Saved data entries
┌──
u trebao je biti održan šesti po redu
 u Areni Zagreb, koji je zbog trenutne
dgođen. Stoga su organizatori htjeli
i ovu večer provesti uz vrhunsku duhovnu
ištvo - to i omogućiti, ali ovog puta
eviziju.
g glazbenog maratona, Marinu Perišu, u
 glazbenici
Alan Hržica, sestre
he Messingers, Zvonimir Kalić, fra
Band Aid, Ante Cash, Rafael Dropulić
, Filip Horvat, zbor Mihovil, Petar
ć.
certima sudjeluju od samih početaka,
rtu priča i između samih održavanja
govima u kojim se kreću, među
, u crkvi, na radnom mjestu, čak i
└──
┌──
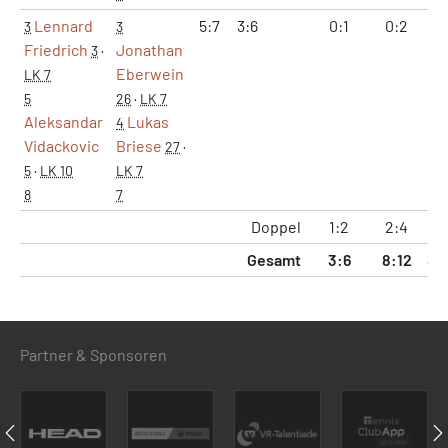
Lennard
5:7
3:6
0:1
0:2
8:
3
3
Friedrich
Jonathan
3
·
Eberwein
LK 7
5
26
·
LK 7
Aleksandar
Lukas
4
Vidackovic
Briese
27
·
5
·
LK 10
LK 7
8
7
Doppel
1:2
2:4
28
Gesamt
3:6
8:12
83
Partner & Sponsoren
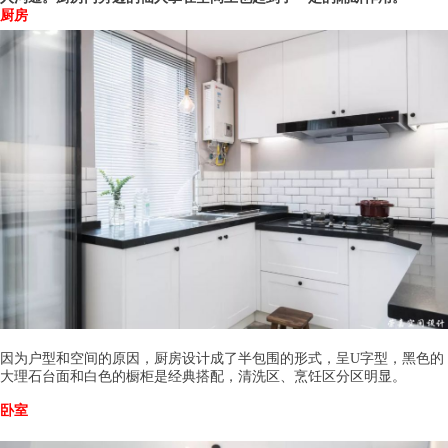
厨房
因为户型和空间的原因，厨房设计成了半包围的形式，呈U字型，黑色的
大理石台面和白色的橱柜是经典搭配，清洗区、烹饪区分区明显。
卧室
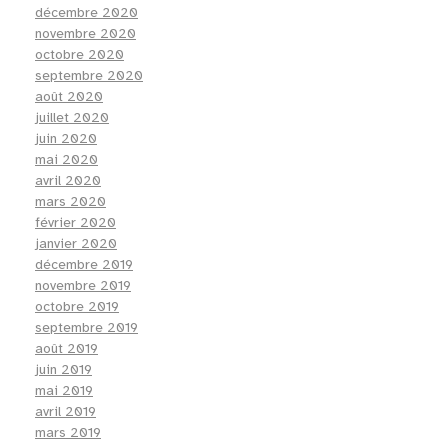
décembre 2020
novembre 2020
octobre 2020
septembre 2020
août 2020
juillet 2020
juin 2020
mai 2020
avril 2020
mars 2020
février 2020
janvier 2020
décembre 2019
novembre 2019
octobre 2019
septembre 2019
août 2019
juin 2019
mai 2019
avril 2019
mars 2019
└──
┌──
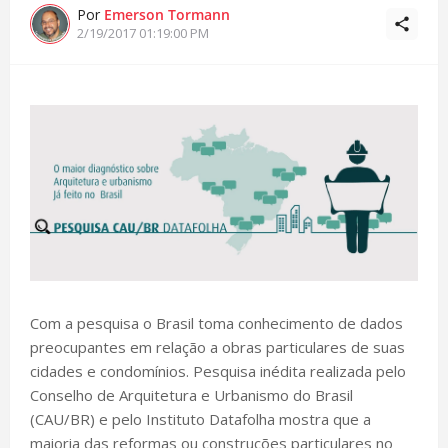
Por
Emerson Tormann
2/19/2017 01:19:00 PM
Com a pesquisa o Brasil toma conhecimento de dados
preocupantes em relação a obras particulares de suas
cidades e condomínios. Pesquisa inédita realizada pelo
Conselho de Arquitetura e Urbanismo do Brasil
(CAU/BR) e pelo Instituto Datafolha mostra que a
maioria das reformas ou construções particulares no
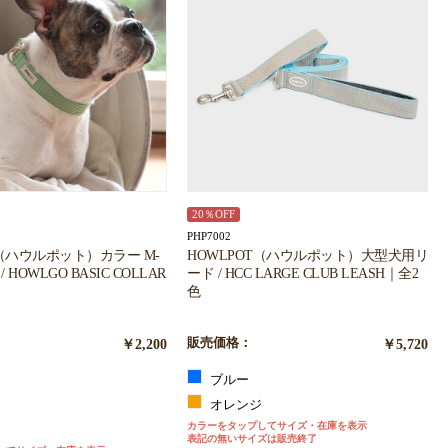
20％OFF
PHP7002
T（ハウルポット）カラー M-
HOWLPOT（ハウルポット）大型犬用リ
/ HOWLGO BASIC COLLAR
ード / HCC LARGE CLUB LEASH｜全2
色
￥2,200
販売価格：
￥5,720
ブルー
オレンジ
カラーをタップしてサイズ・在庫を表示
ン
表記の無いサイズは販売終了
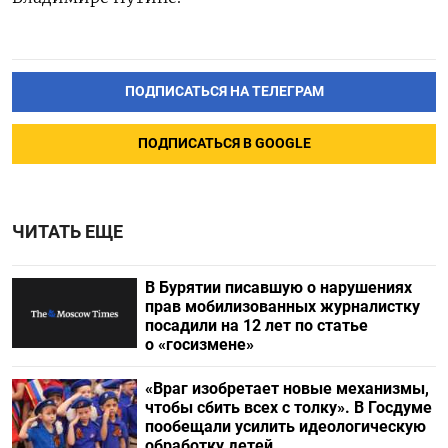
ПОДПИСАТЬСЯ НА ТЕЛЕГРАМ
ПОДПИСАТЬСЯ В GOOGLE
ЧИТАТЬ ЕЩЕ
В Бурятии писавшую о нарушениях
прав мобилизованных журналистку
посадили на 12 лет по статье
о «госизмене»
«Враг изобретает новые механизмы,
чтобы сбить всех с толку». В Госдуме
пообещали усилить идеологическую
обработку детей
└──
- [WHAT IS REQUIRED]
Reproduce the lines verbatim, starting with the line that contains "u trebao je biti održan šesti po redu" and ending after the line that contains "certima sudjeluju od".

- [COMPLETED TASK]
u trebao je biti održan šesti po redu
 u Areni Zagreb, koji je zbog trenutne
dgođen. Stoga su organizatori htjeli
i ovu večer provesti uz vrhunsku duhovnu
ištvo - to i omogućiti, ali ovog puta
eviziju.
g glazbenog maratona, Marinu Perišu, u
 glazbenici
Alan Hržica, sestre
he Messingers, Zvonimir Kalić, fra
Band Aid, Ante Cash, Rafael Dropulić
, Filip Horvat, zbor Mihovil, Petar
ć.
certima sudjeluju od samih početaka,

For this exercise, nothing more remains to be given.